# Your tasks
a - Retype the passage from the news article on the subprime fallout, starting at "On Thursday, Federal" and ending at "concerns about inflation.".
b - Translate this sentence from the news article on the subprime fallout into Spanish: "Sen. Charles Schumer (D-N.Y.) chairs the committee."
c - According to the news article on the subprime fallout, how large a write-down did Morgan Stanley take?

On Thursday, Federal Reserve Board Chairman Ben Bernanke is scheduled to testify before the Joint Economic Committee of Congress on the health of the U.S. economy. In its last statement on interest rates and the economy a week ago, the central bank hinted it would pause in cutting rates because of concerns about inflation.

Bernanke is certain to face tough questions about the fallout from the subprime-lending debacle. In his last testimony to the committee, in late March, he said, “The impact on the broader economy and financial markets of the problems in the subprime market seems likely to be contained.”

“This will not be an easy session for the Fed chairman,” wrote Ward McCarthy of Stone & McCarthy Research Associates in his preview.

Sen. Charles Schumer (D-N.Y.) chairs the committee. On Wednesday, shares of mortgage lender Washington Mutual dropped more than 17 percent after New York Atty. Gen. Andrew Cuomo, a Democrat, charged there was a “pattern of collusion” in inflation appraisals of mortgages issued by Washington Mutual.

Late Wednesday, investment bank Morgan Stanley joined the parade of major financial institutions slashing the value of their assets linked to subprime mortgages. Morgan Stanley took a $3.7 billion write-down, saying the widely expected move would reduce fourth-quarter profit.

Bob Janjuah, chief credit strategist at the Royal Bank of Scotland, estimated in a report Wednesday that “this credit crisis, when it is all out, will see $250 billion to $500 billion of losses. The heat is on, and it is inevitable that more players will have to revalue a decent portion” of the loan-based assets.

[Dataset entries]

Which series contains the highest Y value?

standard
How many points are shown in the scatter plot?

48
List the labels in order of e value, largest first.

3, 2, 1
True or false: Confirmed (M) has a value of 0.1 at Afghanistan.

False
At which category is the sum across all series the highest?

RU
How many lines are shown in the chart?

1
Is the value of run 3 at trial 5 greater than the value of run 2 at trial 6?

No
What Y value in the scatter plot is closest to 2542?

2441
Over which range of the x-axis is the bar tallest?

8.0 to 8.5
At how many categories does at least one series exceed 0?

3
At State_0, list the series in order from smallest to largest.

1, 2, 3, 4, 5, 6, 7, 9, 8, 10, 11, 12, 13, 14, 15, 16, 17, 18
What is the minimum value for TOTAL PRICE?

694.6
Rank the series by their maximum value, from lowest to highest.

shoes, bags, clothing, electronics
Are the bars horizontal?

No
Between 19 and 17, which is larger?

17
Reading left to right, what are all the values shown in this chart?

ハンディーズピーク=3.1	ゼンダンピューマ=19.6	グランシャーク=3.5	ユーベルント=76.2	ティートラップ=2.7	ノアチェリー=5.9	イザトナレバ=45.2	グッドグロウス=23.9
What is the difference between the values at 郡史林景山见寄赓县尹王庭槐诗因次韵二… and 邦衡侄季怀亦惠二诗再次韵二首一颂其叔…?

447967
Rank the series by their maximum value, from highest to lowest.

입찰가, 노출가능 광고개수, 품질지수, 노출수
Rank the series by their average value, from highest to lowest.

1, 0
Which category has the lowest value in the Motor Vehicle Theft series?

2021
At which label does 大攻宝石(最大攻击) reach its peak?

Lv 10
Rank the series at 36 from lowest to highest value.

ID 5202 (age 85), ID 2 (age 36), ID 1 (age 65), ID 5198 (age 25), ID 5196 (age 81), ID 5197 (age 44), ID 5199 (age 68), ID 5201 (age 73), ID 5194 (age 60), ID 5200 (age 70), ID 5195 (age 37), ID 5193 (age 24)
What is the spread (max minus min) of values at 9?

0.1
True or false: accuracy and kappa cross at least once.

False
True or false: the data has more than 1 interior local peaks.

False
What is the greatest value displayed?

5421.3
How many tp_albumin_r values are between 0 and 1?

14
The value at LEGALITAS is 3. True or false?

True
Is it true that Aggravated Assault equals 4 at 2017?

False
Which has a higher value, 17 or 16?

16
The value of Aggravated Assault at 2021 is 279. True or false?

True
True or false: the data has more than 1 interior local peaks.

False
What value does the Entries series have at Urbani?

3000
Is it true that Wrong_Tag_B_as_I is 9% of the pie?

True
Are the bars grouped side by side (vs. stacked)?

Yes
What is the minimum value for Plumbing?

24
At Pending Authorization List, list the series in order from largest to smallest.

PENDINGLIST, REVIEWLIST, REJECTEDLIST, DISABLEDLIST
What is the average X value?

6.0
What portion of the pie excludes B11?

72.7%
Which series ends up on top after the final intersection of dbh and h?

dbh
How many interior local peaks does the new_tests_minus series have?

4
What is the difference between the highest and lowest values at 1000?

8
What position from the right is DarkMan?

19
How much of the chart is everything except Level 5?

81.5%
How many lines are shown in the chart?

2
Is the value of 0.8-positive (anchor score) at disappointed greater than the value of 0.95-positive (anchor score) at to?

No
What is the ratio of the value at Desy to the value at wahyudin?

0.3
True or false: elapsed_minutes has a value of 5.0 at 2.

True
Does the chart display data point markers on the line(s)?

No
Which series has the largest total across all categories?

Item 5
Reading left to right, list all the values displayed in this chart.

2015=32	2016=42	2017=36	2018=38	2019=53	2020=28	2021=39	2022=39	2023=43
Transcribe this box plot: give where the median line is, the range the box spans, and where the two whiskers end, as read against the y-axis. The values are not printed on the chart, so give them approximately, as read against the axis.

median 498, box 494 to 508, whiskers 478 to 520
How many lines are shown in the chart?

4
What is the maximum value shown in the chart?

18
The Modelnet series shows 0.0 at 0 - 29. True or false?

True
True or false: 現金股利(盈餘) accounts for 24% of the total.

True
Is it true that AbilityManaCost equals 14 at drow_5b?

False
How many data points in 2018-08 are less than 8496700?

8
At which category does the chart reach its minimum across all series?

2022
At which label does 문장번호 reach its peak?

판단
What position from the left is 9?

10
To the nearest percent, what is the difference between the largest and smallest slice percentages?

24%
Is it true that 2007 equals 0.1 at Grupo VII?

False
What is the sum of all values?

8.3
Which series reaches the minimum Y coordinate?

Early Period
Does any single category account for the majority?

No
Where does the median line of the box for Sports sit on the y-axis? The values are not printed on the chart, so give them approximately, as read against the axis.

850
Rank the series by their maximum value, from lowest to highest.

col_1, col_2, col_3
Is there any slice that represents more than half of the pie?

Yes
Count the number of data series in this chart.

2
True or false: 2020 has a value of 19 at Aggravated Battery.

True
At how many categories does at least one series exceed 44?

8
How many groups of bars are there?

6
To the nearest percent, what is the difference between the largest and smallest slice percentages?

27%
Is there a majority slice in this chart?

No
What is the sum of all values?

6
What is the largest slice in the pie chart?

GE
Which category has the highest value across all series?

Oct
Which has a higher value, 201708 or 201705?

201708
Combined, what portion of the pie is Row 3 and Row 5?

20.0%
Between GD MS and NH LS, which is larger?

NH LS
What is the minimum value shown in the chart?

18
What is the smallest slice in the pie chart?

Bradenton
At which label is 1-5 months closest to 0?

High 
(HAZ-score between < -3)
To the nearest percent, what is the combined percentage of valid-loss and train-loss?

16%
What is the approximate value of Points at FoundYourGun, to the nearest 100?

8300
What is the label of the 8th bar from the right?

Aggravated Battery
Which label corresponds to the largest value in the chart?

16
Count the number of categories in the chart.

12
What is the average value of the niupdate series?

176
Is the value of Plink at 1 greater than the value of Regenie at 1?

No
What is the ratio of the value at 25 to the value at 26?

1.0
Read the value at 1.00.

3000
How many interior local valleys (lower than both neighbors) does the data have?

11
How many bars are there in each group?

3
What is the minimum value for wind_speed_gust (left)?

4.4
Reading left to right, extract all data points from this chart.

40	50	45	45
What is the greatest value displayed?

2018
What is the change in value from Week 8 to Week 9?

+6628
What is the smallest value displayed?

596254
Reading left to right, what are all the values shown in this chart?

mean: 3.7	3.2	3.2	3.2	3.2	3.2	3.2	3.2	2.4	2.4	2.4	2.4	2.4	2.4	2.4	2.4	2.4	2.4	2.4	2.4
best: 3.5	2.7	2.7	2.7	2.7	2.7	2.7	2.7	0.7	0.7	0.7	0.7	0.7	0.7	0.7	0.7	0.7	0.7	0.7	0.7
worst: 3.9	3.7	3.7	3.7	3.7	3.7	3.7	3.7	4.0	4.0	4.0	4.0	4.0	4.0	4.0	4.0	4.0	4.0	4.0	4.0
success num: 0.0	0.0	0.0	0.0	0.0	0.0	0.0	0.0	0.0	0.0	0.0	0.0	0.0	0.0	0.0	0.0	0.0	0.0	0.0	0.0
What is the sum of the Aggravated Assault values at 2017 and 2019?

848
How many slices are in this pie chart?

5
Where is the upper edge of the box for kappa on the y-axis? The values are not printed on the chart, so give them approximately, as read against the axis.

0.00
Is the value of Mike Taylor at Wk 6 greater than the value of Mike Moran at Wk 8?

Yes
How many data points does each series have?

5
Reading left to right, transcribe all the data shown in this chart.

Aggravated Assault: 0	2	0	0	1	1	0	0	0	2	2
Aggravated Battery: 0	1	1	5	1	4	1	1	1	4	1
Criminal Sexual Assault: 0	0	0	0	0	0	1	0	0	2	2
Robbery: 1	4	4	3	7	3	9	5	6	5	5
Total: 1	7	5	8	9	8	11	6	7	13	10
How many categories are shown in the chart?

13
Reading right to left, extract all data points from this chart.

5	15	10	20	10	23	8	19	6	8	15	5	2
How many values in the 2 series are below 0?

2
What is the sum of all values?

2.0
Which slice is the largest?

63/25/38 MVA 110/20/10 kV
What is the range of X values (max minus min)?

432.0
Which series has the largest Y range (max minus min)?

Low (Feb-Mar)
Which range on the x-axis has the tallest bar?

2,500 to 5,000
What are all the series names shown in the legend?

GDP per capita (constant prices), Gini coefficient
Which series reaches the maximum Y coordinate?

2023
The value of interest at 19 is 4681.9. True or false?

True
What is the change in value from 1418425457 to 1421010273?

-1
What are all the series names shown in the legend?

# Numbered answers
a -
On Thursday, Federal Reserve Board Chairman Ben Bernanke is scheduled to testify before the Joint Economic Committee of Congress on the health of the U.S. economy. In its last statement on interest rates and the economy a week ago, the central bank hinted it would pause in cutting rates because of concerns about inflation.

b - El senador Charles Schumer (demócrata por Nueva York) preside el comité.

c - $3.7 billion